In documents released today but dated November 6th, JVC Kenwood Corp. announced both their results for the first half of the current fiscal year (the period of April 1, 2013 to September 30, 2013) and a radically revised forecast for their entire fiscal year (ending March 2014). Both these documents combine to reveal a company undergoing a surprising change of fortunes with sales and profits declining dramatically as compared to the same period last year…and a downward revision to their annual forecast.
JVC Kenwood now says – in contravention to their last forecast in May – that they will lose money this year.
What has caused such a turnaround in JVC Kenwood’s fortunes? See more below…
JVC Kenwood held a Board of Directors meeting on November 6, 2013 to review the company’s performance for the first half of the current fiscal year, commonly referred to as the first budget semester. In a matter of just a few months, the company has realized a substantial shift of fortunes as originally expressed in their last forecast, released May 15, 2013.
For the first fiscal semester, JVC Kenwood sales came in at ¥148.4 billion ($1.49 billion), down less than 1 percent from ¥149.3 last year. But while sales declined modestly, profits nose-dived with operating income, ordinary income, and net income all showing big declines from last year – and all slipping into losses.
From profit to loss…and a shift in the business breakdown…
Net income, for example, at the end of the first semester last year was ¥1.2 billion. However, this year the company booked a net loss of ¥5.1 billion for the first semester.
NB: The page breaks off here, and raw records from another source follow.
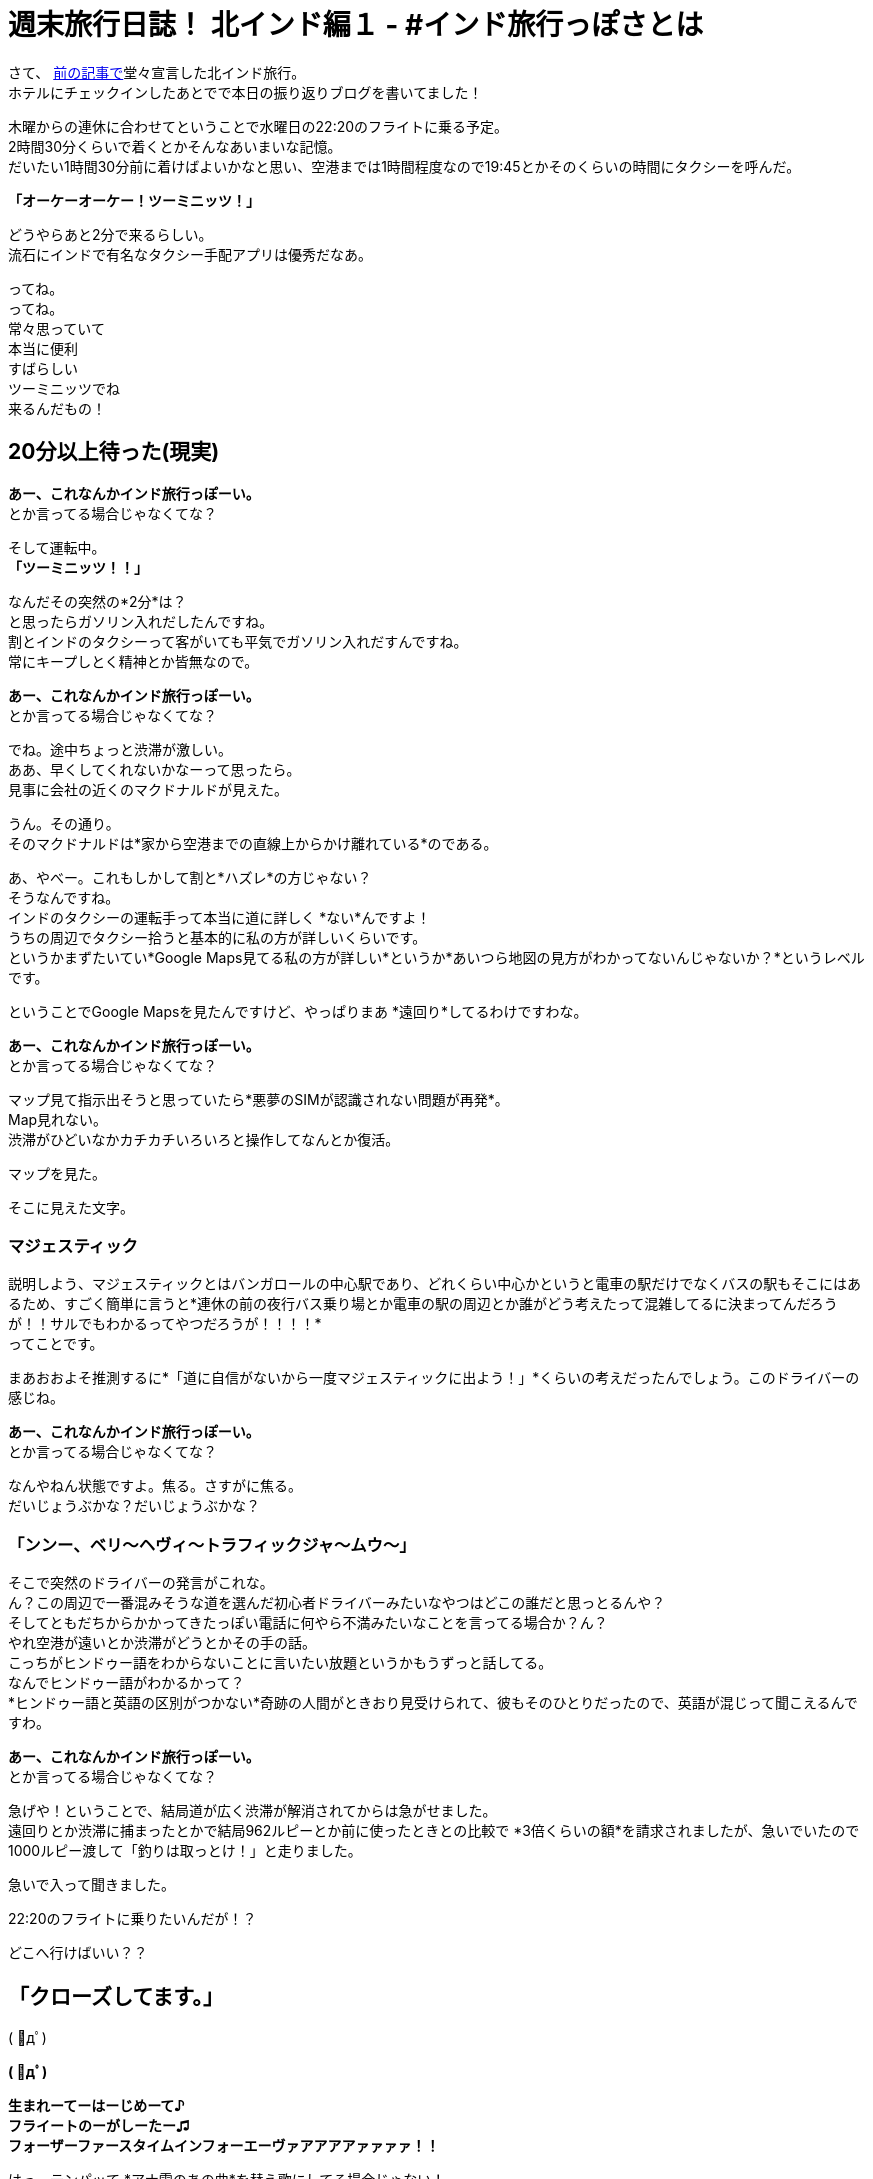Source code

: = 週末旅行日誌！ 北インド編１ - #インド旅行っぽさとは

さて、
https://stay-india.github.io/2015/10/21/go_to_north_india.html/?prev[前の記事で]堂々宣言した北インド旅行。 +
ホテルにチェックインしたあとでで本日の振り返りブログを書いてました！

木曜からの連休に合わせてということで水曜日の22:20のフライトに乗る予定。 +
2時間30分くらいで着くとかそんなあいまいな記憶。 +
だいたい1時間30分前に着けばよいかなと思い、空港までは1時間程度なので19:45とかそのくらいの時間にタクシーを呼んだ。

*「オーケーオーケー！ツーミニッツ！」*

どうやらあと2分で来るらしい。 +
流石にインドで有名なタクシー手配アプリは優秀だなあ。

ってね。 +
ってね。 +
常々思っていて +
本当に便利 +
すばらしい +
ツーミニッツでね +
来るんだもの！

== 20分以上待った(現実)

*あー、これなんかインド旅行っぽーい。* +
とか言ってる場合じゃなくてな？

そして運転中。 +
*「ツーミニッツ！！」*

なんだその突然の*2分*は？ +
と思ったらガソリン入れだしたんですね。 +
割とインドのタクシーって客がいても平気でガソリン入れだすんですね。 +
常にキープしとく精神とか皆無なので。

*あー、これなんかインド旅行っぽーい。* +
とか言ってる場合じゃなくてな？

でね。途中ちょっと渋滞が激しい。 +
ああ、早くしてくれないかなーって思ったら。 +
見事に会社の近くのマクドナルドが見えた。

うん。その通り。 +
そのマクドナルドは*家から空港までの直線上からかけ離れている*のである。

あ、やべー。これもしかして割と*ハズレ*の方じゃない？ +
そうなんですね。 +
インドのタクシーの運転手って本当に道に詳しく *ない*んですよ！ +
うちの周辺でタクシー拾うと基本的に私の方が詳しいくらいです。 +
というかまずたいてい*Google Maps見てる私の方が詳しい*というか*あいつら地図の見方がわかってないんじゃないか？*というレベルです。

ということでGoogle Mapsを見たんですけど、やっぱりまあ *遠回り*してるわけですわな。

*あー、これなんかインド旅行っぽーい。* +
とか言ってる場合じゃなくてな？

マップ見て指示出そうと思っていたら*悪夢のSIMが認識されない問題が再発*。 +
Map見れない。 +
渋滞がひどいなかカチカチいろいろと操作してなんとか復活。

マップを見た。

そこに見えた文字。

=== マジェスティック

説明しよう、マジェスティックとはバンガロールの中心駅であり、どれくらい中心かというと電車の駅だけでなくバスの駅もそこにはあるため、すごく簡単に言うと*連休の前の夜行バス乗り場とか電車の駅の周辺とか誰がどう考えたって混雑してるに決まってんだろうが！！サルでもわかるってやつだろうが！！！！* +
ってことです。

まあおおよそ推測するに*「道に自信がないから一度マジェスティックに出よう！」*くらいの考えだったんでしょう。このドライバーの感じね。

*あー、これなんかインド旅行っぽーい。* +
とか言ってる場合じゃなくてな？

なんやねん状態ですよ。焦る。さすがに焦る。 +
だいじょうぶかな？だいじょうぶかな？

=== 「ンンー、ベリ〜ヘヴィ〜トラフィックジャ〜ムウ〜」

そこで突然のドライバーの発言がこれな。 +
ん？この周辺で一番混みそうな道を選んだ初心者ドライバーみたいなやつはどこの誰だと思っとるんや？ +
そしてともだちからかかってきたっぽい電話に何やら不満みたいなことを言ってる場合か？ん？ +
やれ空港が遠いとか渋滞がどうとかその手の話。 +
こっちがヒンドゥー語をわからないことに言いたい放題というかもうずっと話してる。 +
なんでヒンドゥー語がわかるかって？ +
*ヒンドゥー語と英語の区別がつかない*奇跡の人間がときおり見受けられて、彼もそのひとりだったので、英語が混じって聞こえるんですわ。

*あー、これなんかインド旅行っぽーい。* +
とか言ってる場合じゃなくてな？

急げや！ということで、結局道が広く渋滞が解消されてからは急がせました。 +
遠回りとか渋滞に捕まったとかで結局962ルピーとか前に使ったときとの比較で *3倍くらいの額*を請求されましたが、急いでいたので1000ルピー渡して「釣りは取っとけ！」と走りました。

急いで入って聞きました。

22:20のフライトに乗りたいんだが！？

どこへ行けばいい？？

== 「クローズしてます。」

( ﾟдﾟ)

*( ﾟдﾟ)*

*生まれーてーはーじめーて♪* +
*フライートのーがしーたー♫* +
*フォーザーファースタイムインフォーエーヴァアアアアァァァァ！！*

はっ、テンパッて *アナ雪のあの曲*を替え歌にしてる場合じゃない！ +
何より自分と神田沙也加の共通点が *日本人*という点以外まったく思いつかないから本当にそんな歌ってる場合じゃない！

video::8_Cm5bjsNE8[youtube]


乗り遅れたことに関しては着いたのは21:55だったからそれはそうだなという感じである。 +
ふつうにチケット交換してもらいました。 +
ただなぜかチケットの支払いが完了していないので、新規の購入ですって言われてとにかく確認しないとダブって2重請求されている可能性あるのでそこらへんはあとで確認しなきゃですね。 +
次は2時間前に着くようにすればよいのだろうか？悩ましいですね。 +

まあ冷静にポストポーン的な感じで翌日のチケットを手に入れたから思ったのですが。

== 北インドなんてロクなところじゃねえから行くんじゃない！というメッセージなのでは？

まあ手に入れちゃった以上は乗るつもりですけどね。

そういえば冒頭でホテルにチェックインしたと言ったな？ +
あれはデリーでじゃない！ +
*バンガロールでだ！*

バンガロールの空港でOne Day Hotelに泊まったお話に続きます。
According to a breakdown in sales results by product category, the company has seen significant shifts in their business with the Optical & Audio category seeing its share of sales drop from 28 percent of sales last year to 25 percent of sales this year – a shift of about ¥5 billion. The Car Electronics segment was the biggest gainer, seeing its share of sales increase to 36 percent of sales as compared to 32 percent of sales last year – also a shift of about ¥5 billion.
A changing view on the business’ outlook…
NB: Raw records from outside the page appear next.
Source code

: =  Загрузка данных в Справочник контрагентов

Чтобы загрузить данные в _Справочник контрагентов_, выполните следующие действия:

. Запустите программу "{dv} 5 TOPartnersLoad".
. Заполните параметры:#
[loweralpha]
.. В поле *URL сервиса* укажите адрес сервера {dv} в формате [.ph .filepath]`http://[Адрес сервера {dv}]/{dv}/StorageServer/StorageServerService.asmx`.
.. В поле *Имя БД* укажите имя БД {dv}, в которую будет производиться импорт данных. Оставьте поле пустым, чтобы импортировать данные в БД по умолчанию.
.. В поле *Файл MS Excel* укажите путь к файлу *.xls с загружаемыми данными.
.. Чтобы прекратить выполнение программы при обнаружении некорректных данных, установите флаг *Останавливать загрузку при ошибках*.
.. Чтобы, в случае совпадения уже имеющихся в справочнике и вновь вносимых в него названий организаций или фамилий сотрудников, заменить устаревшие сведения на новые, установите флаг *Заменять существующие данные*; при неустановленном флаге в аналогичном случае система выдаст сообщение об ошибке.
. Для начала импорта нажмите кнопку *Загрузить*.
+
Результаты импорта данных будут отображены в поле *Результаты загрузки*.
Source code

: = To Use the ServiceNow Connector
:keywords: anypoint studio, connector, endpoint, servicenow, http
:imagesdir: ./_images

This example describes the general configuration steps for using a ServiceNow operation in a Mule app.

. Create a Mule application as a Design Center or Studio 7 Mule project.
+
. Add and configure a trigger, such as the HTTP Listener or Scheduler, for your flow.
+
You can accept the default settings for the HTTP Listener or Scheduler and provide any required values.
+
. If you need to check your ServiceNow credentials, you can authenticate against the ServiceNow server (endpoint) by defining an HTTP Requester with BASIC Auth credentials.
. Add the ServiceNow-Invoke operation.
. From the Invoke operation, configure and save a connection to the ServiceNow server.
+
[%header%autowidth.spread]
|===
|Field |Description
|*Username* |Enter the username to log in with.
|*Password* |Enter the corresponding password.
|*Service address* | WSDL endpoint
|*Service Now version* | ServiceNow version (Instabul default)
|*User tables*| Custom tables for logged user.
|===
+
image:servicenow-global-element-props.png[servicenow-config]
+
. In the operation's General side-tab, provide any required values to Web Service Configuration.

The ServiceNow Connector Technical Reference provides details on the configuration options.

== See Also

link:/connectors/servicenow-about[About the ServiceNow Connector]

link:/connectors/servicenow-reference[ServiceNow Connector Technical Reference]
JVC Kenwood’s rapidly changing results has forced the company to dramatically revise and cut their annual results forecast – from their May forecast of a profit of ¥3 billion ($30 million) to an annual loss of ¥5.5 billion ($55.2 million). The company now says it will post losses for the year on an ordinary profit and net profit basis – but says they will generate a small operating profit of about ¥1 billion.
The company noted in materials provided with their results that their view has changed as a result of several factors. And there may be a touch of irony in the way that their business has played out as the company sought to address last year’s challenges.
Win a few, lose a few – more…
The company noted that while Car Electronics and Professional Systems sales increased, net sales fell below forecast due to sales decreases in the Optical & Audio segment as a result of a slump in Europe and the “realignment of some models” (which usually means some models didn’t sell so well). The company also said that sales dropped in their Entertainment segment due to an unexplained postponement of “leading works” from the first half to the second half of the fiscal year.
Addressing the matter of their profit decline, JVC Kenwood revealed that their Car Electronics and Optical & Audio segments both experienced “large operating losses in the domestic [Japan] business” due to a negative swing in the currency exchange rate. This was coupled with poor overseas sales in Car Electronics Consumer business, the Imaging business, and – again – the delayed roll out of new entertainment products. All of these issues combined to slam operating profits.
A final slap…
The company’s management says it will implement measures to address the situation including: dropping unprofitable 2013 models sooner than originally planned…pushing up new – and presumably more profitable – 2014 models for introduction sooner than originally planned…and rolling out new “structural reforms” as recommended by their “Business Restructuring Task Force.”
But until these new measures can take effect, JVC Kenwood acknowledged that “the business environment will continue to be difficult.” And in a final slap to investors, the company noted that it would suspend their year-end dividend payment – originally expected to be ¥5 per share.